-- Start of PASSAGE --
Caesar sends his cavalry ahead to secure the ford over the river Sicoris thus cutting off the Pompeians from their intended route. At which point, starving and thirsty, the Pompeian leaders sue for peace, at a public meeting held in sight of both armies. Caesar makes a long speech in which he recapitulates the wrongs he has endured and the broader historical picture in which he claims that an army has been maintained in Spain (which is at peace and hardly needs it) purely to attack him. He lists other innovations whose sole purpose has been to threaten and attack him at the will of a ‘clique’ in Rome.

In a magnanimous display of clemency Caesar announces his only condition for peace is the disbanding of this Spanish army and everyone can go free. The location of demobilisation is set as the river Var. The Pompeian army cheer, as they had expected punishment of some sort, and clamour to be demobilised sooner rather than later. Caesar promises to supply them corn till they reach the Var and compensate all soldiers for any property lost to his men.
-- End of PASSAGE --
- _REQUIRED TASK A_
Reproduce the passage on Caesar and the Pompeian army from "Caesar sends his" up to and including "a ‘clique’ in Rome.".
-- Start of RECORDS FOR THE EXERCISE --
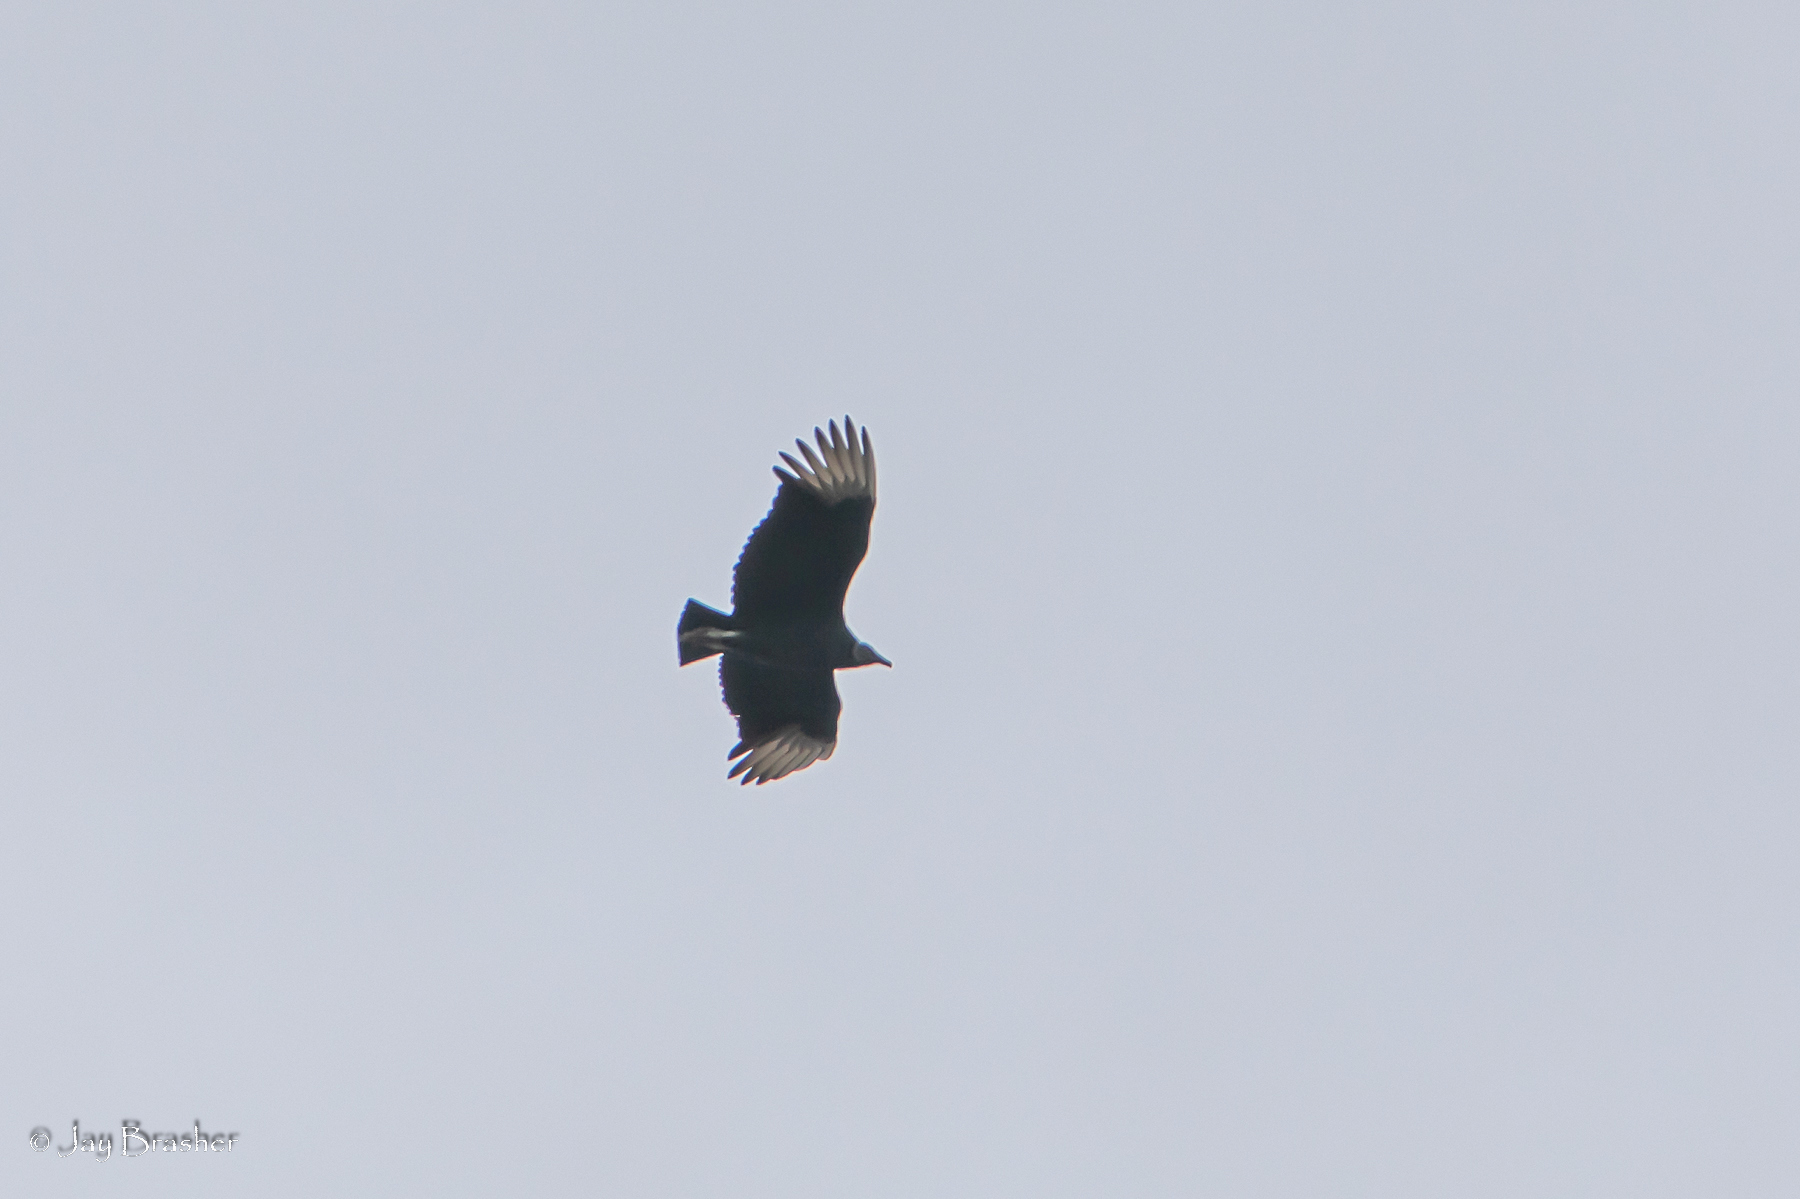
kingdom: Animalia
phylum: Chordata
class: Aves
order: Accipitriformes
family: Cathartidae
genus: Coragyps
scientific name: Coragyps atratus
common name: Black vulture
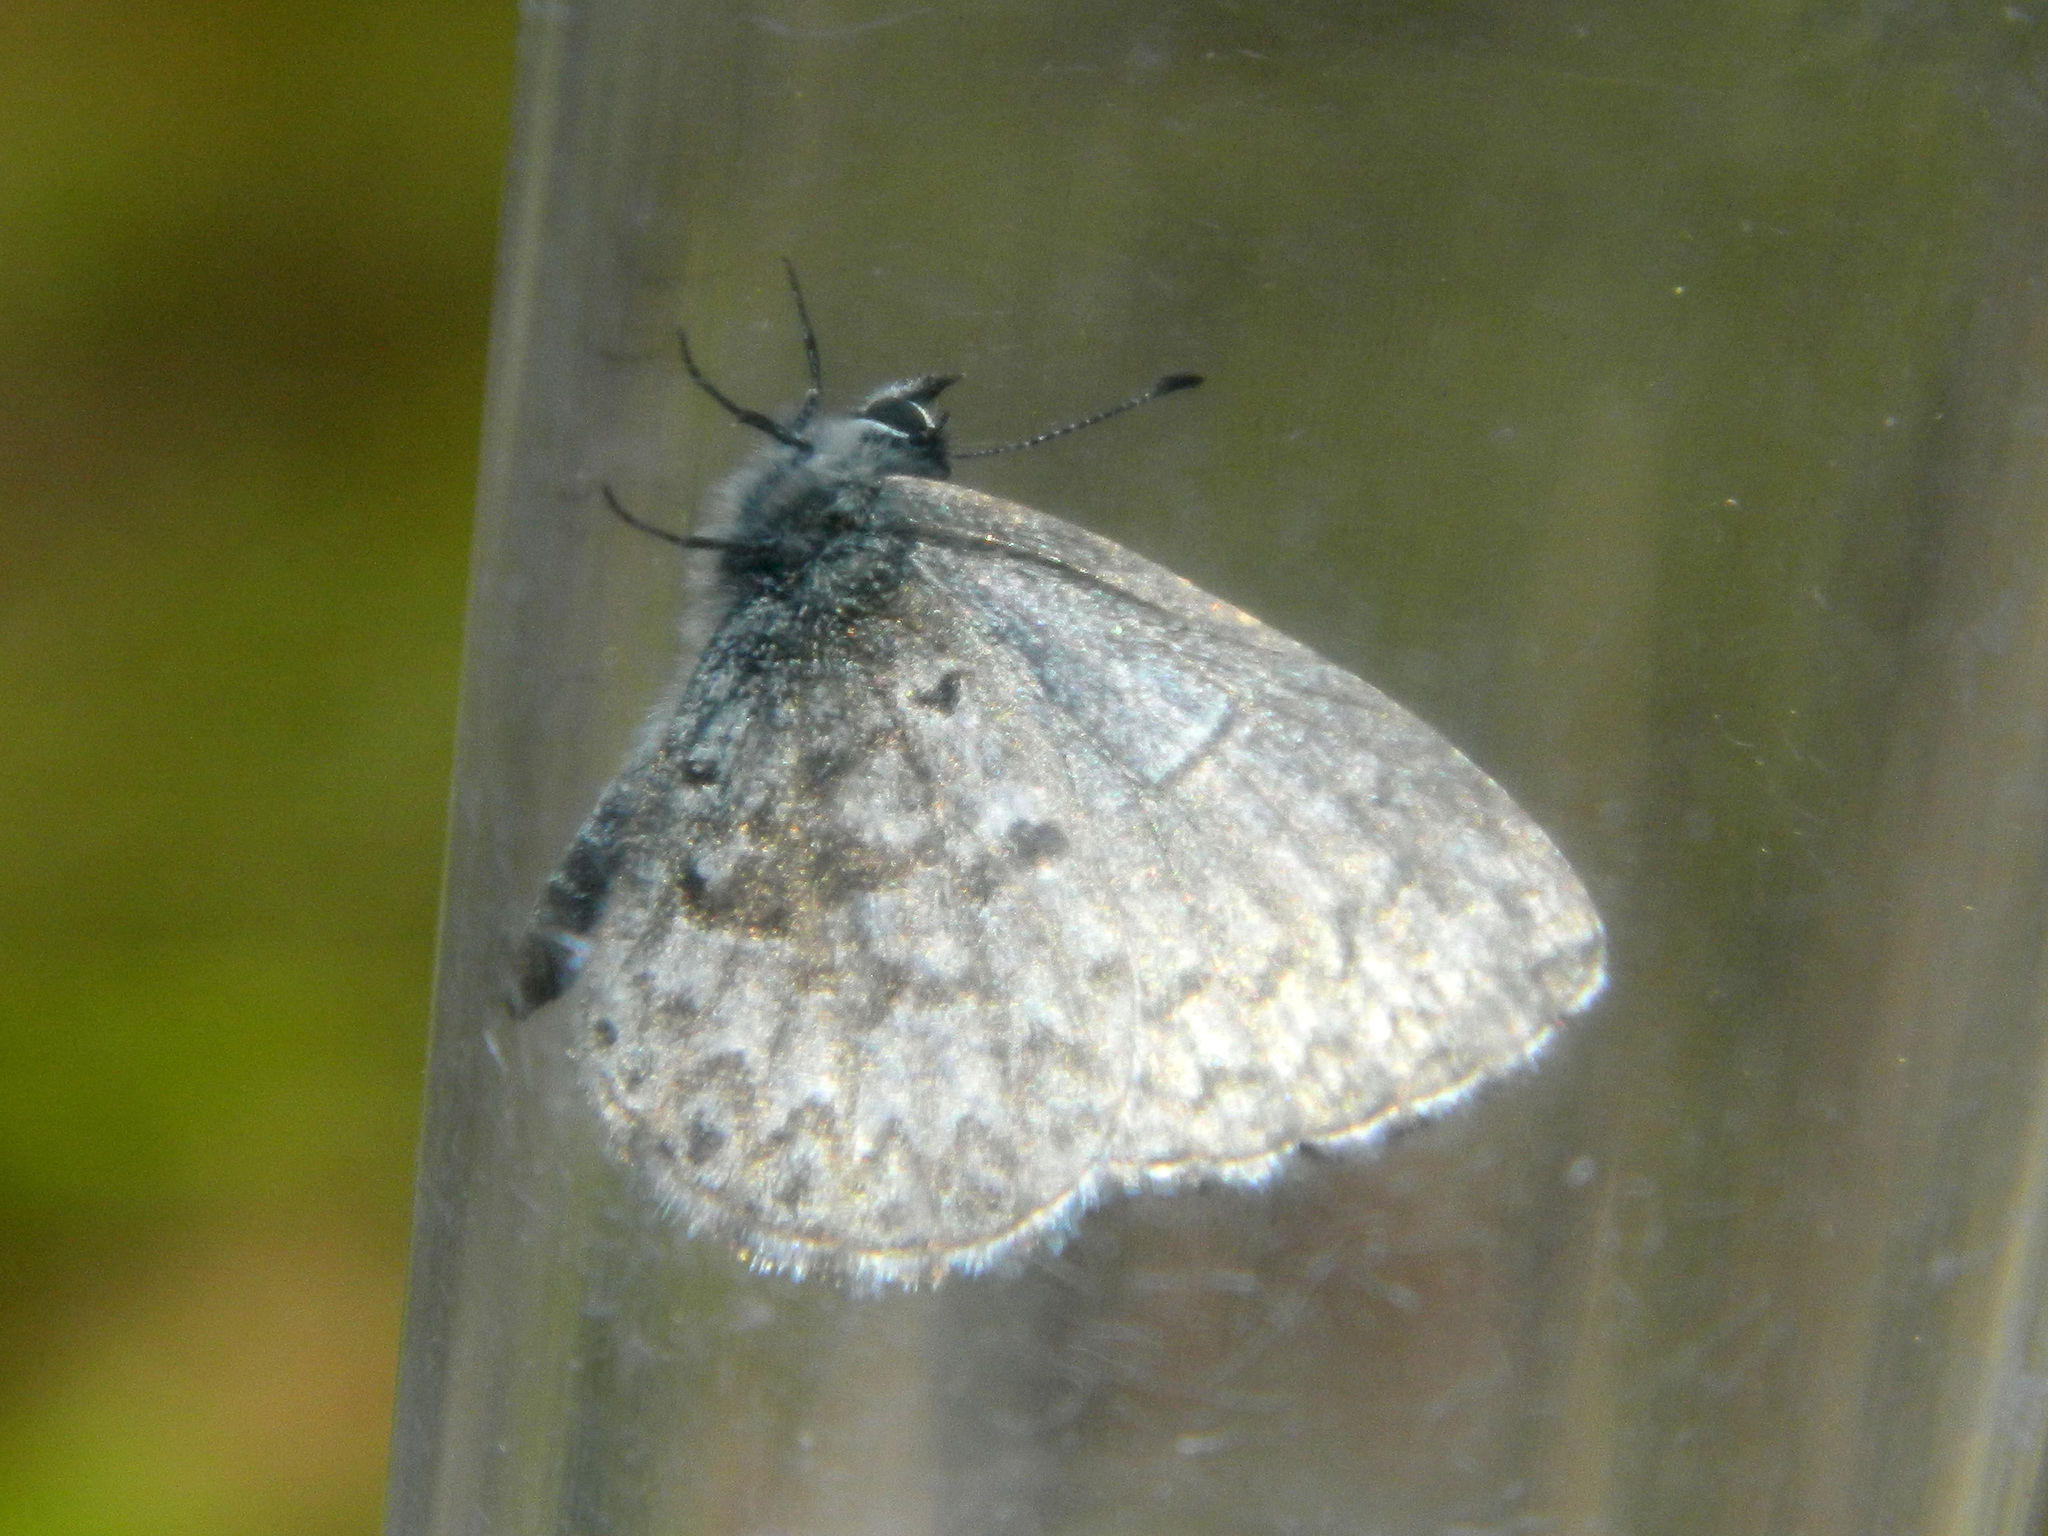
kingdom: Animalia
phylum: Arthropoda
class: Insecta
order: Lepidoptera
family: Lycaenidae
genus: Celastrina
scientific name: Celastrina lucia
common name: Lucia azure
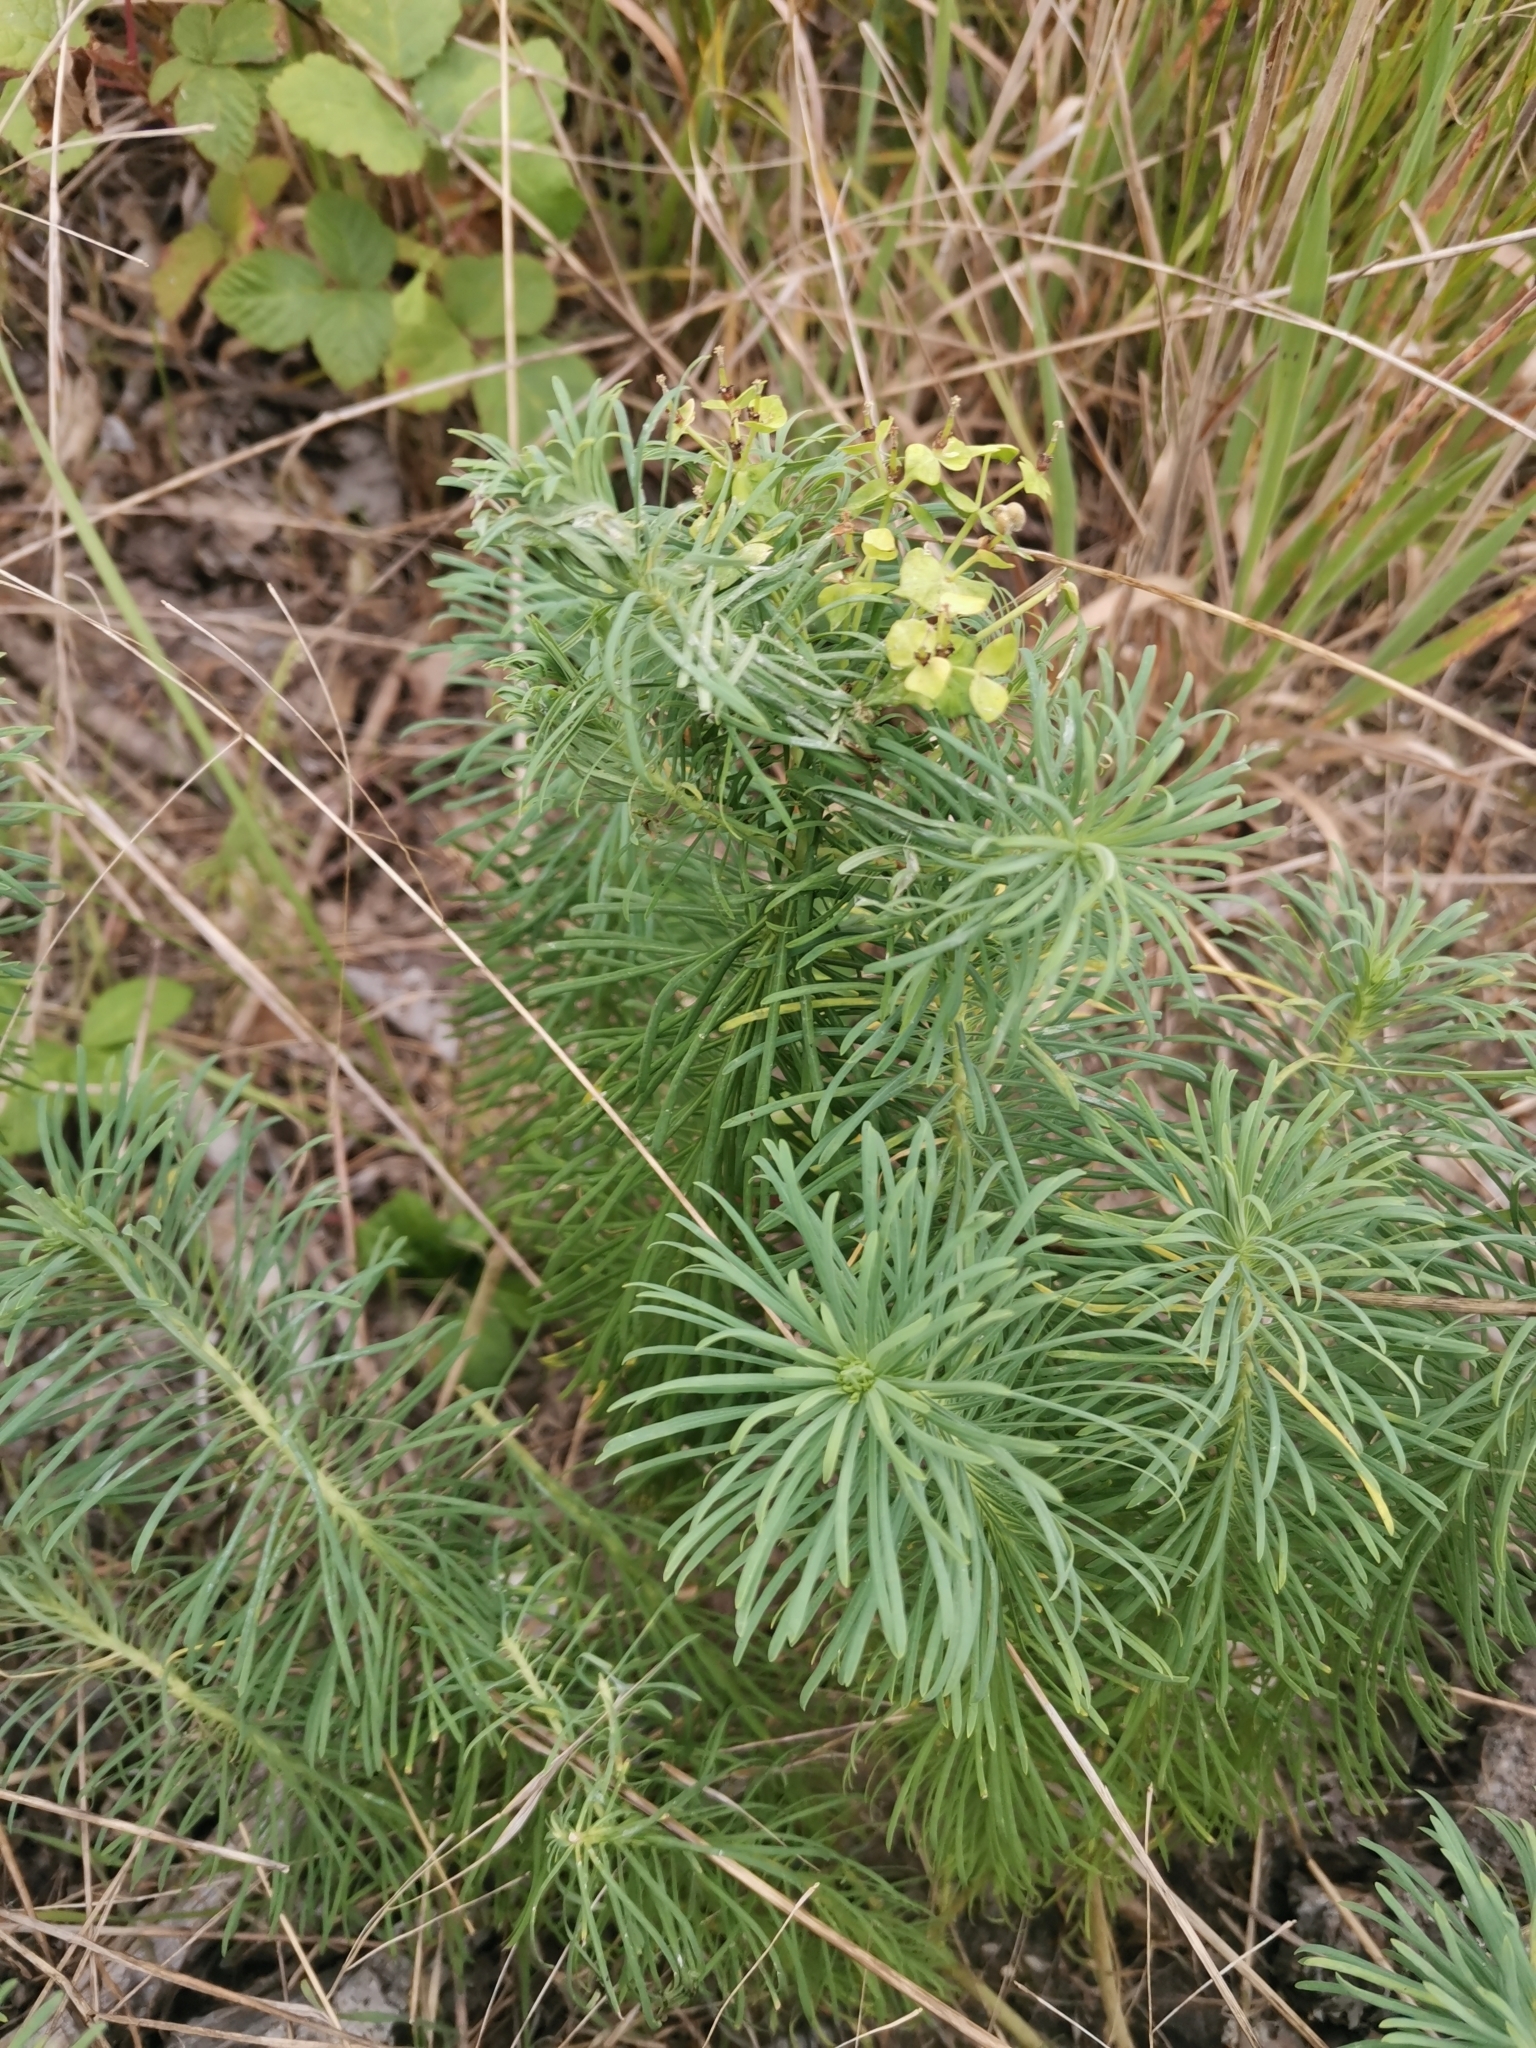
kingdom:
-- End of RECORDS FOR THE EXERCISE --
- _REQUIRED TASK B_
In the records, from the line with "phylum: Chordata" up to and including the last line, change "scientific name" to "binomial name" and leave everything else unchanged. Leave the pictures out of your answer.

- _CORRECT RESULT A_
Caesar sends his cavalry ahead to secure the ford over the river Sicoris thus cutting off the Pompeians from their intended route. At which point, starving and thirsty, the Pompeian leaders sue for peace, at a public meeting held in sight of both armies. Caesar makes a long speech in which he recapitulates the wrongs he has endured and the broader historical picture in which he claims that an army has been maintained in Spain (which is at peace and hardly needs it) purely to attack him. He lists other innovations whose sole purpose has been to threaten and attack him at the will of a ‘clique’ in Rome.

- _CORRECT RESULT B_
phylum: Chordata
class: Aves
order: Accipitriformes
family: Cathartidae
genus: Coragyps
binomial name: Coragyps atratus
common name: Black vulture
kingdom: Animalia
phylum: Arthropoda
class: Insecta
order: Lepidoptera
family: Lycaenidae
genus: Celastrina
binomial name: Celastrina lucia
common name: Lucia azure
kingdom:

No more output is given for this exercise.